Therapy: Not much to do now as I’m NWB regardless of what happens. I’m fortunate enough to have a caretaker around from afternoon through evening most days so I’ve been able to spend most of my time laying down with the leg either resting flat or elevated. Every now and then I’ll loosen the straps on the boot, open up the shell, and run my fingers up and down the exposed parts of the leg, lightly, just to remind the nerves that they exist. I also wiggle the leg very softly from the upper quadricep. It doesn’t move much inside the calf area, but I can hear things stirring a bit. I also spend some time focusing my breathing “into” the calf. This is a yoga technique to relax and open an area and I’ve found it produces some pleasant rumbling sensations in my calf so I’ve kept it up. Finally I’ve found that light upper body cardio (just punching my hands in the air) while reclined also seems to wake things up a bit.
I also started icing last night by very carefully inserting a flat ace bandage like this one http://www.amazon.com/gp/product/B00717YEO8 in between the back of the calf and the boot. Don’t know if it does anything but I figure getting more blood into the area won’t hurt either.
Diet: I’m eating as much “tendon food” as I can. Lentils, beef stews, dark green vegetables, fruits with antioxidants, walnuts, sardines, etc. Supplementing with daily protein shakes http://www.amazon.com/Optimum-Nutrition-Standard-Chocolate-Packaging/dp/B000GIQT2O/ and Emergen-C Joint Health http://www.amazon.com/Emergen-C-Joint-Health-Tangerine-30-count/dp/B0079V687C Drinking as much water as I can, too.

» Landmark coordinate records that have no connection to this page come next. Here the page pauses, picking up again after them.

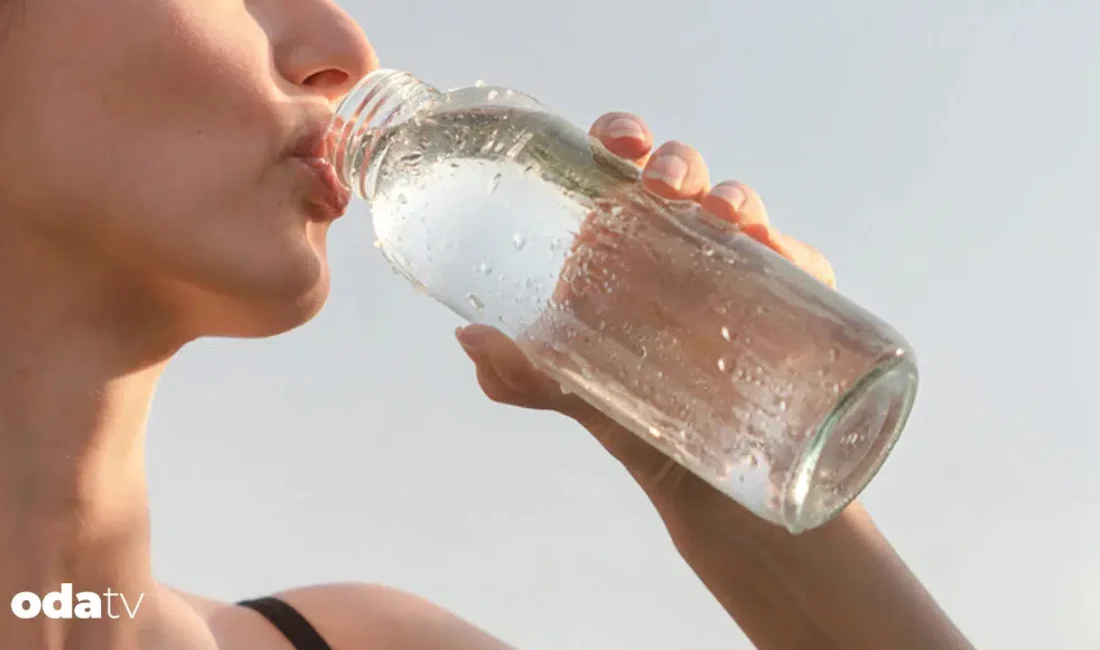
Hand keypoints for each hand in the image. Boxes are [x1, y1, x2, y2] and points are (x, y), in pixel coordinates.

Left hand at [455, 112, 837, 539]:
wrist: (693, 478)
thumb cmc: (627, 414)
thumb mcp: (569, 389)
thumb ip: (521, 371)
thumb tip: (469, 338)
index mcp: (621, 242)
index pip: (619, 169)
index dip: (620, 136)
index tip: (616, 140)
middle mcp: (678, 243)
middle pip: (681, 176)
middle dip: (677, 162)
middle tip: (664, 184)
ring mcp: (733, 267)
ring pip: (739, 207)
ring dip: (734, 196)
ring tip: (726, 216)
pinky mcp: (787, 300)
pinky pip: (797, 263)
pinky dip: (792, 251)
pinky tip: (777, 256)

Up Next: Taking my final exam Monday afternoon, MRI Monday evening, and meeting the OS Tues morning. I could already tell I was not my OS’ favorite patient when I left the office last week. Not sure how things will go at the followup. I have no doubt that he is an excellent surgeon (he works for a major professional sports team, as do all the surgeons in the clinic’s office), and the office walls are littered with signed jerseys and photographs praising repairs well done, but I feel like I’m going to have to put my foot down on this one (get it?)
I have one final reason for really wanting to avoid surgery: a good friend passed away 72 hours before I stepped on the track. He also happens to be an alum of the school I’ll be graduating from, and I was already planning on dedicating my walk at commencement to his memory. Of course it will now be more of a PWB shuffle, but I don’t think I’ll even be able to go to graduation if I have surgery due to the risk of clotting during a cross-country flight while in a cast. Whatever happens will happen, but it’s given me some strength and another reason to fight for the non-op route. And things like this video of a 9 month non-op give me a tremendous amount of hope: http://www.youtube.com/watch?v=6LobdP5LPXI
So that’s all for now. I’ll end with a big thanks to all the regulars who have made this place as great as it is, particularly Norm for making me feel sane in questioning surgery, Cecilia for her protocol aggregation, and the rest of you for all your support. Looking forward to getting through this one together.